Nothing sounds more "military spouse" than "My husband is being deployed to Afghanistan."
Obviously, I am terrified for Paul to deploy. I have a hard time not knowing what the "mood" will be over there. My biggest fear is obvious : that he will not come back. I know that at the very least, he will come back changed in a way that I can't understand. He will have experiences I will never be able to relate to. I am frustrated that him being gone puts part of our lives here (like starting a family) on hold. It is difficult to be committed to a man that is committed to the military and all the fear for me starts and ends with deployment.
And yet :
I am so glad that because of the military, we spent three years as an island of just us. It formed our relationship uniquely and made a bond that I doubt a deployment or five can break. I am glad our kids will have the opportunity to live in different states (and hopefully countries). I moved twice during my school years because of my dad's job. It improved my social skills and made my family of four very close. We relied only on each other during those years and I am so grateful for that.

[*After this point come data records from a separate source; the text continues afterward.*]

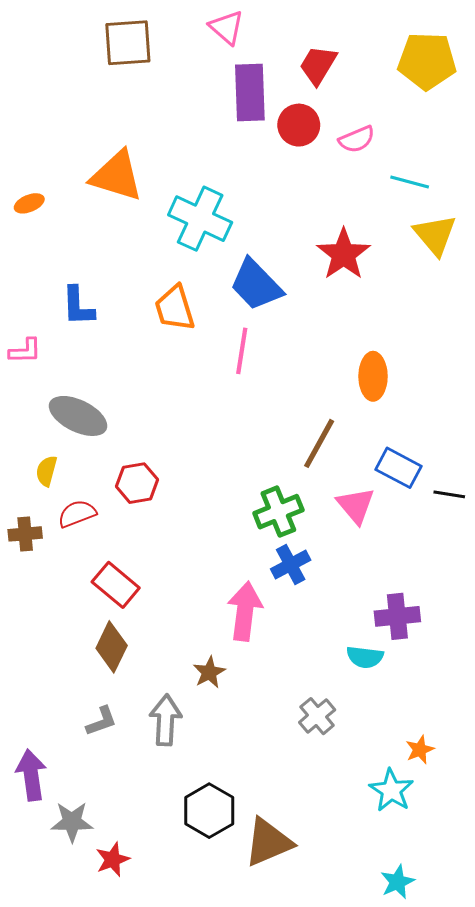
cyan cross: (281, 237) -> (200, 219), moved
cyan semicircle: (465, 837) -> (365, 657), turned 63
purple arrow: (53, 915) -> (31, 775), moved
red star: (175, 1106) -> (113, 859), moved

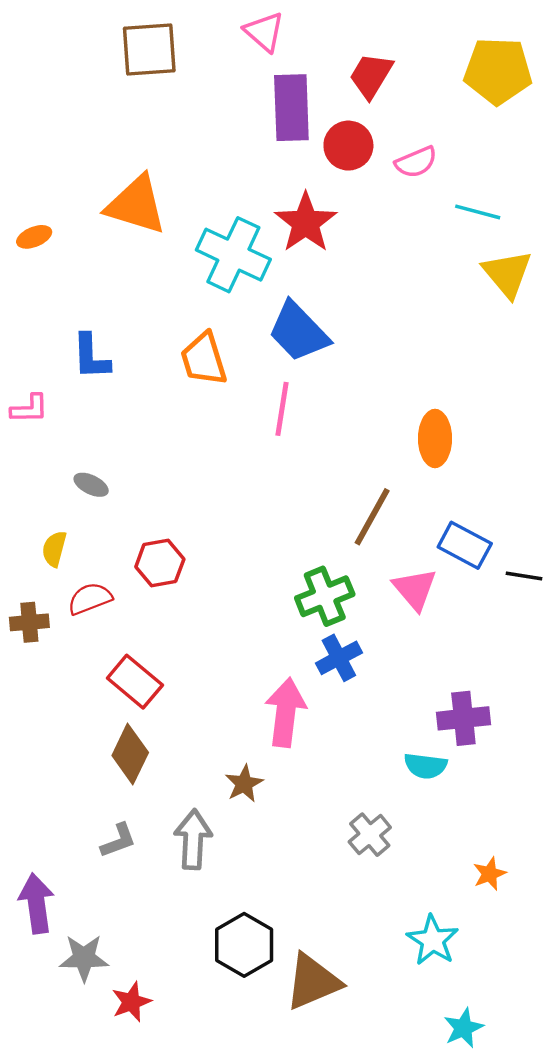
red star: (344, 254) -> (306, 223), moved
gray ellipse: (78, 416) -> (91, 485), size x0.5
cyan star: (391, 790) -> (433, 940), moved

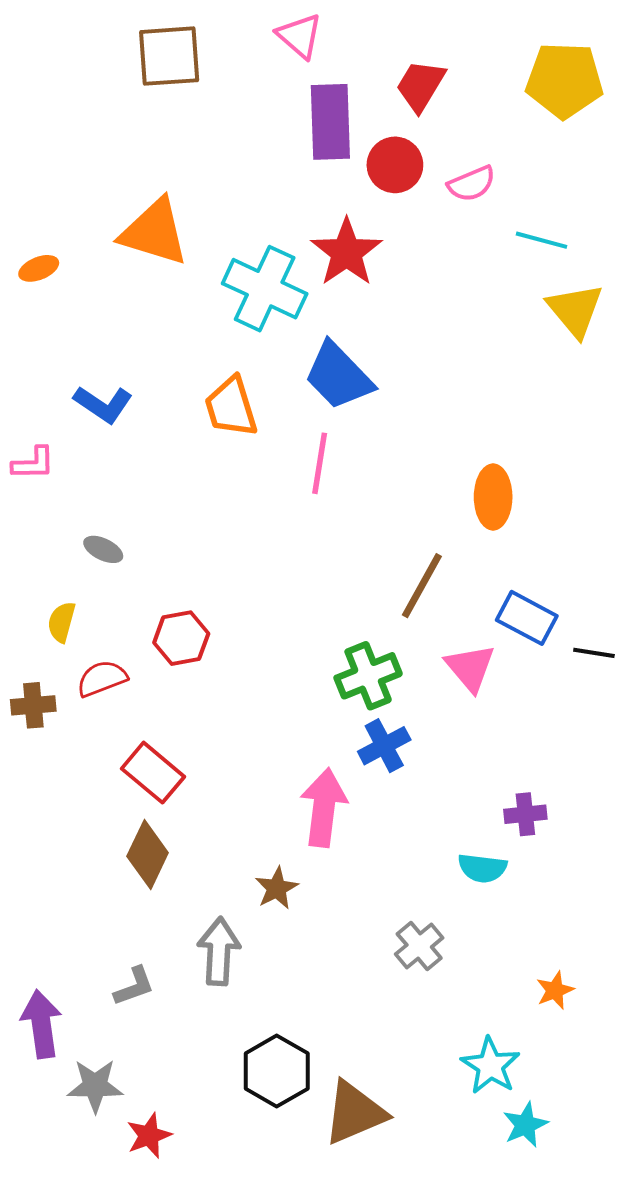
blue L-shape: (91, 357) -> (103, 404), turned -54
purple cross: (463, 718) -> (525, 814), size x0.7
gray L-shape: (118, 841) -> (134, 986), moved
cyan star: (463, 1028) -> (525, 1125), moved

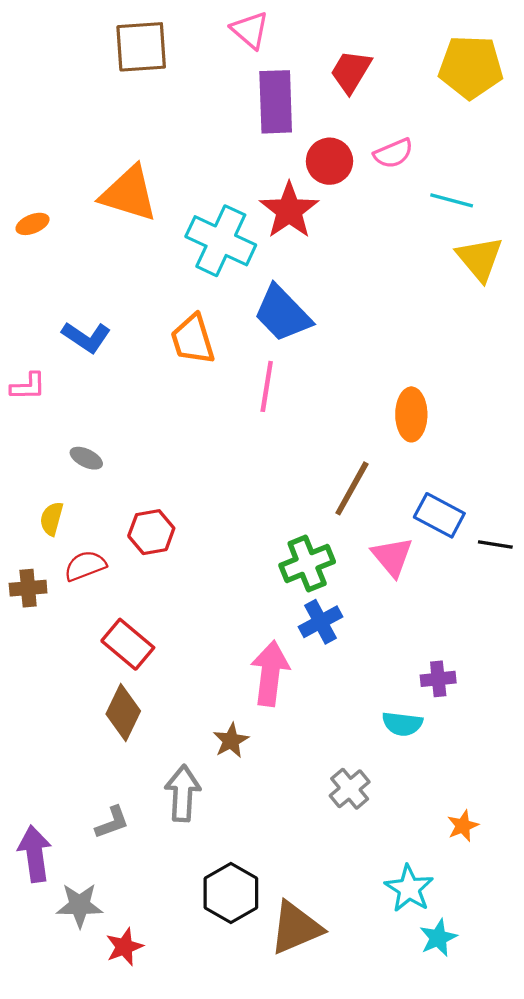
red circle: (395, 165) -> (329, 161), moved

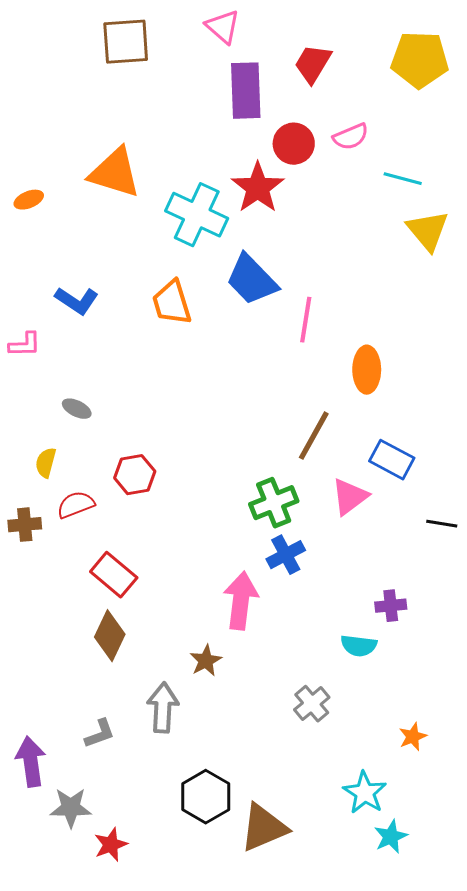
pink line: (267, 386) -> (306, 320), moved
black line: (495, 544) -> (442, 524), moved
pink triangle: (392, 557) -> (350, 497), turned 33

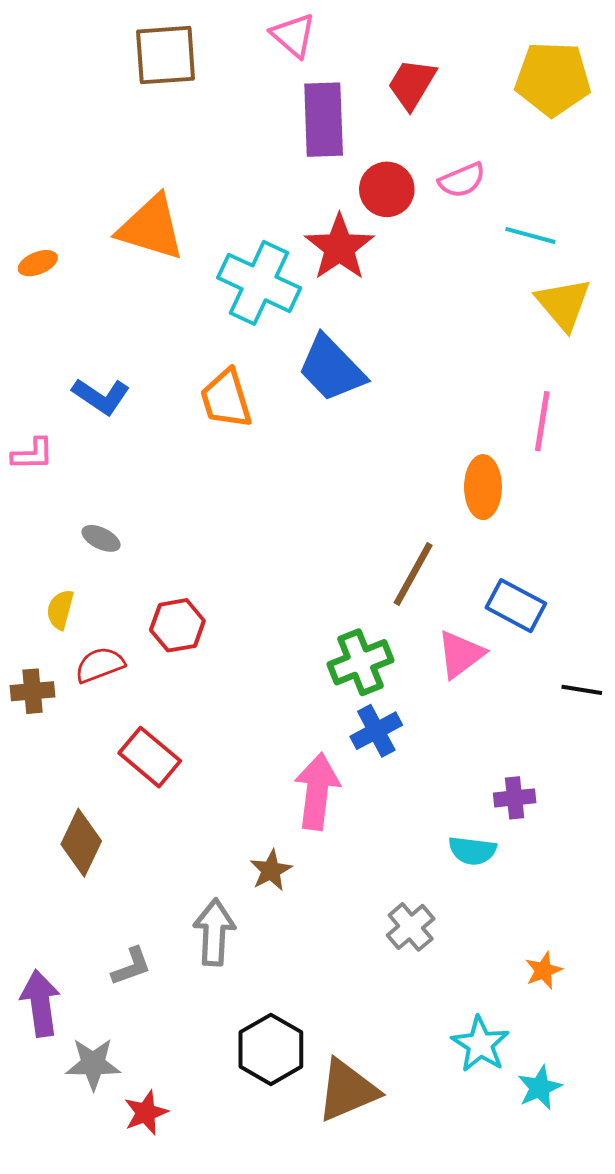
pink line: (306, 320) -> (542, 421), moved
brown diamond: (110, 636) -> (81, 843), moved
cyan star: (391, 837) -> (540, 1088), moved

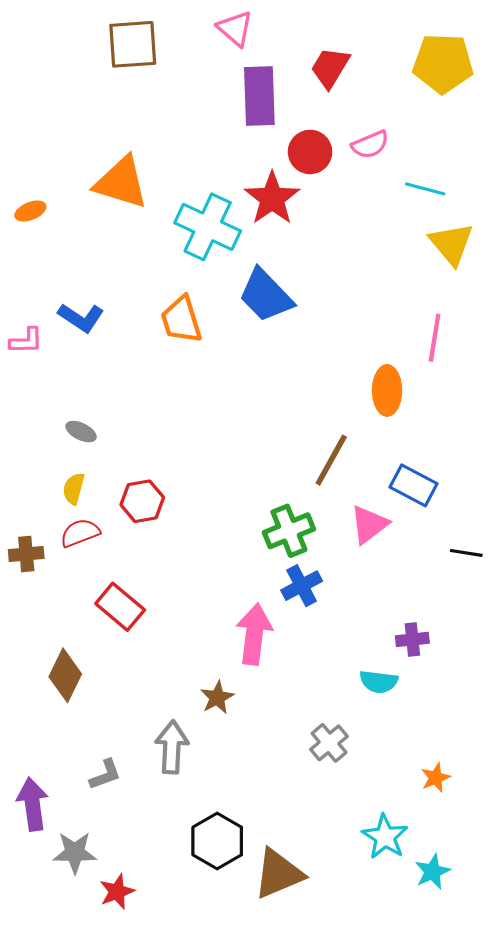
pink L-shape: (33, 454) -> (26, 341), moved
yellow semicircle: (60, 610) -> (74, 489), moved

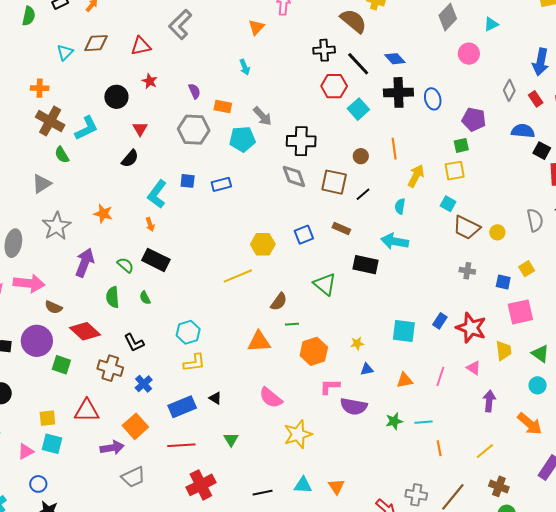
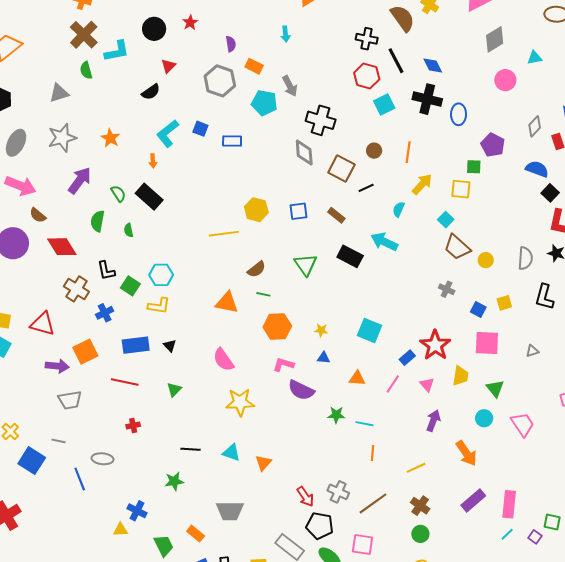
blue rectangle: (440, 321) -> (407, 358), moved
green square: (61, 365) -> (130, 286), moved
red cross: (201, 485) -> (133, 425), size x0.5

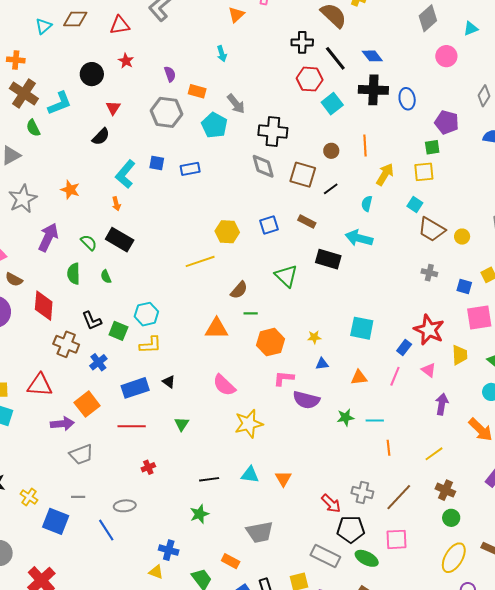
cyan pentagon: (264, 103) -> (214, 125), turned 30
red diamond: (62, 247) -> (44, 306), turned 48
yellow triangle: (120, 530) -> (156, 572), turned 35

I am glad that because of the military we do not have any debt. Paul built up savings during med school and not many people can say that. I am glad Paul will always have a job, even in a changing medical world. Because of Paul's job and its stability, I am able slowly carve out a path that I love without worrying about bringing in big paychecks (…yet. I fully intend on one day bringing in the big bucks.). And mostly, I am so glad Paul enjoys his job. I find strength in the fact that he is looking forward to his first deployment.
I know we will get through those long months apart. I know we will get through all the moves we have coming. I know I am strong enough to be there for Paul. I know I am strong enough to be on my own sometimes and raise our kids solo for months at a time. And I know he is more than strong enough to be there for me and all the little ones we will have.
We're blessed. A little scared, but blessed.
(PS – Paul read this before I posted it. I don't do that a lot but it was important to me that this post had his stamp of approval and that it came from both of us, not just me.)